Last week, Dominican trade unions and grassroots farmers cooperatives from across the country marched to the Presidential Palace in Santo Domingo in protest against a proposed merger of the Dominican Agrarian Institute (IAD) with the Ministry of Agriculture. Crusito Toribio, General Secretary of the Dominican Banana and Agricultural Workers Union SIUTRAPBAA spoke to a reporter about the impact of the proposed merger, calling it a ‘death sentence for the rural population”.
The IAD was established in the 1960s following the enactment of the Agrarian Reform, which was designed to improve the lives of small farmers and rural workers, alleviate poverty, create food security and prevent mass migration to cities. The reform noted that while 70% of the population depended on farming for livelihood, half of small farmers at the time had insufficient lands for their own subsistence, with the best farming land concentrated in the hands of a few large landowners and businesses. The act positioned itself as a socio-economic revolution enacted peacefully, in order to ‘raise the standard of living of our populous rural sector, taking it out of the misery in which it struggles and leading it to a life of honest work, with the hope of an adequate remuneration that will contribute to the continuous progress of the peasant family.’
The protests come after an open letter signed by the Via Campesina’s Latin American branch called for the guaranteed autonomy of the IAD and “the reactivation and deepening of a comprehensive, participatory and democratic Agrarian Reform in the Dominican Republic”. The letter stated that “Agrarian reform is not only a historic demand of Dominican peasants, but also an urgent necessity for building a more just, equitable and sovereign society in terms of food security that guarantees food sovereignty.”

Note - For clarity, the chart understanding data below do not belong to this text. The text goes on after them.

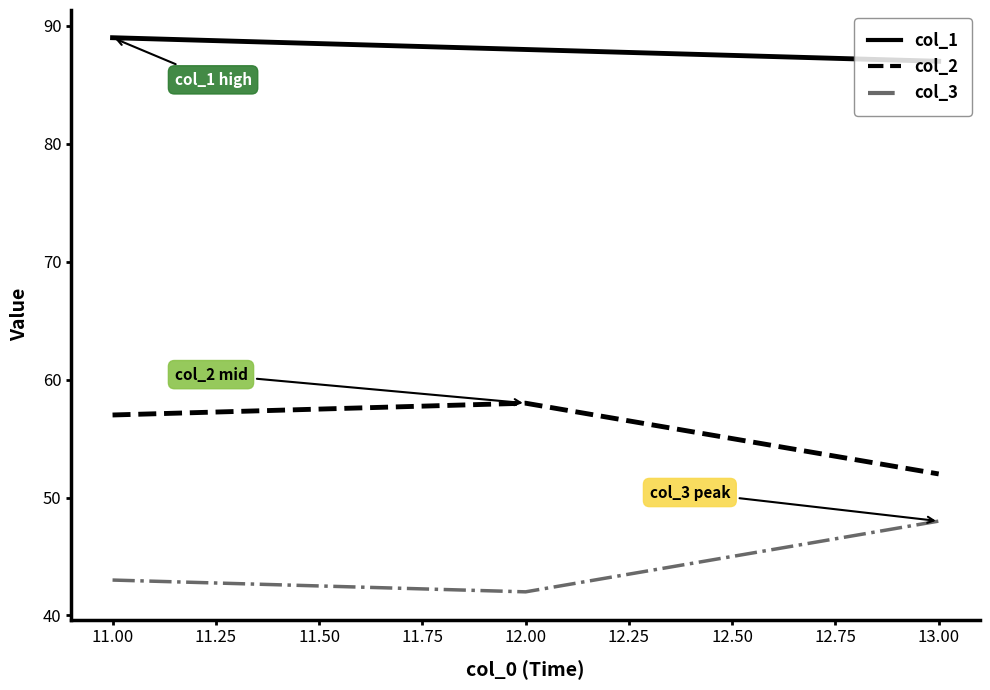

The value of col_2 at 13.00 is 22. True or false?

False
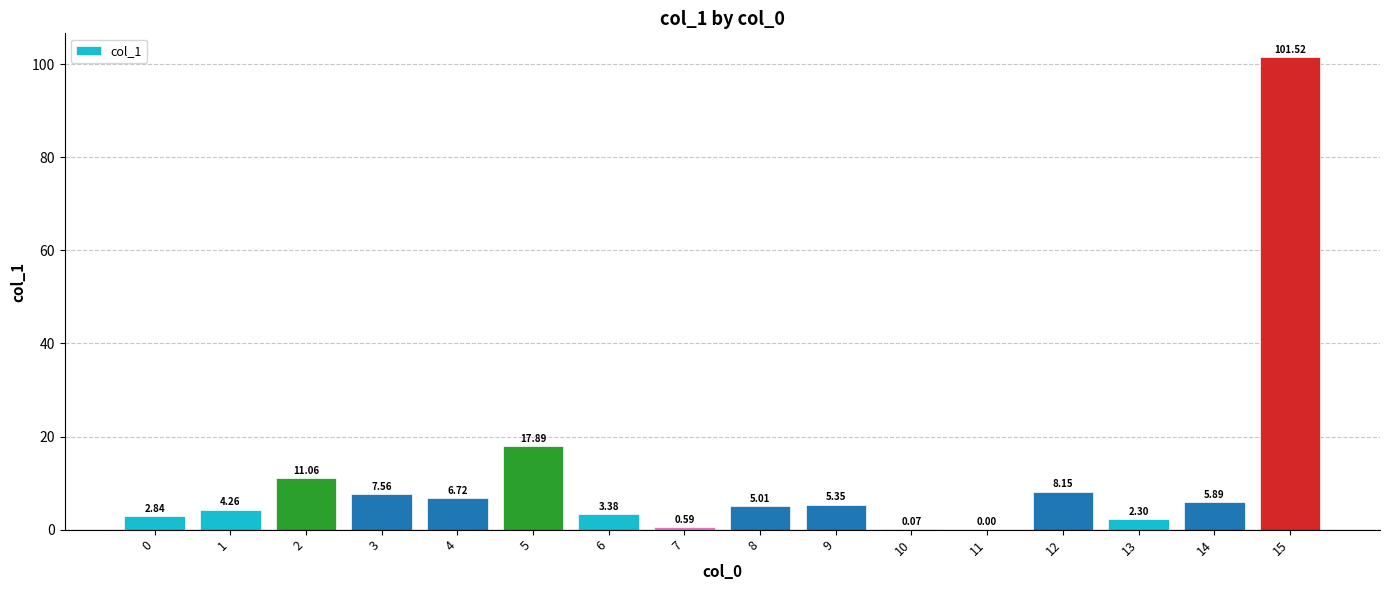

True or false: the data shows 143.9 at 15.

False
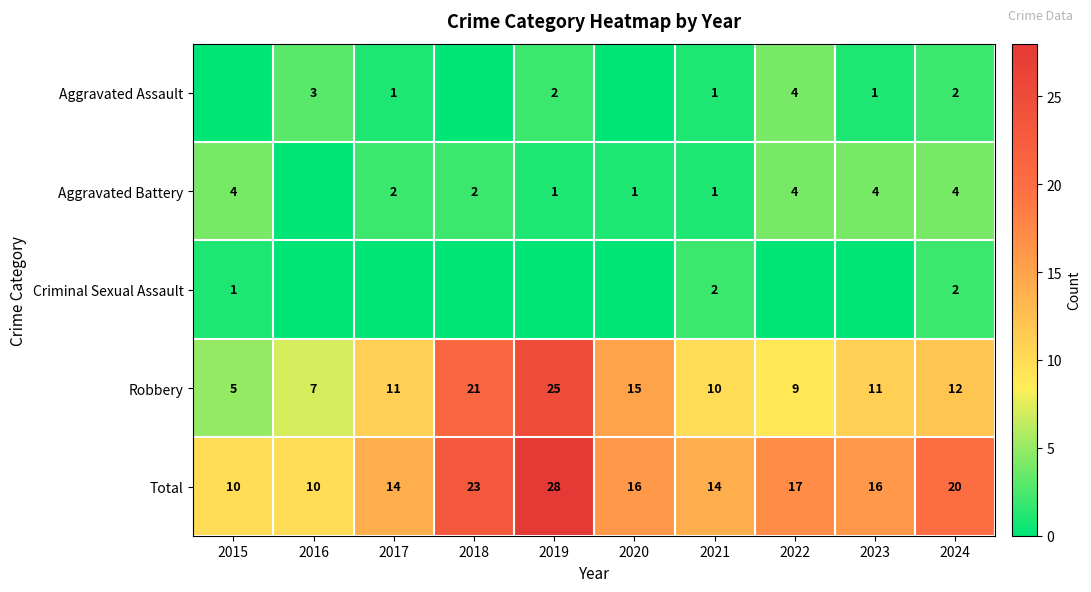

What is the highest value of the Total series?

28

As a result of historic agrarian reform, the Dominican banana industry is composed predominantly of small and medium sized farmers, who are already facing serious issues resulting from the dual challenges of labour instability and the impacts of climate change. While the government expects that $25 billion Dominican Pesos will be saved and government to become more efficient through the merging of the IAD and the Ministry of Agriculture, along with other restructuring, it is feared that losing the institutional support of the IAD could lead to a loss of vital support services and farmer evictions where historic land titling was not properly documented. For small banana farmers, the merger could not come at a worse time.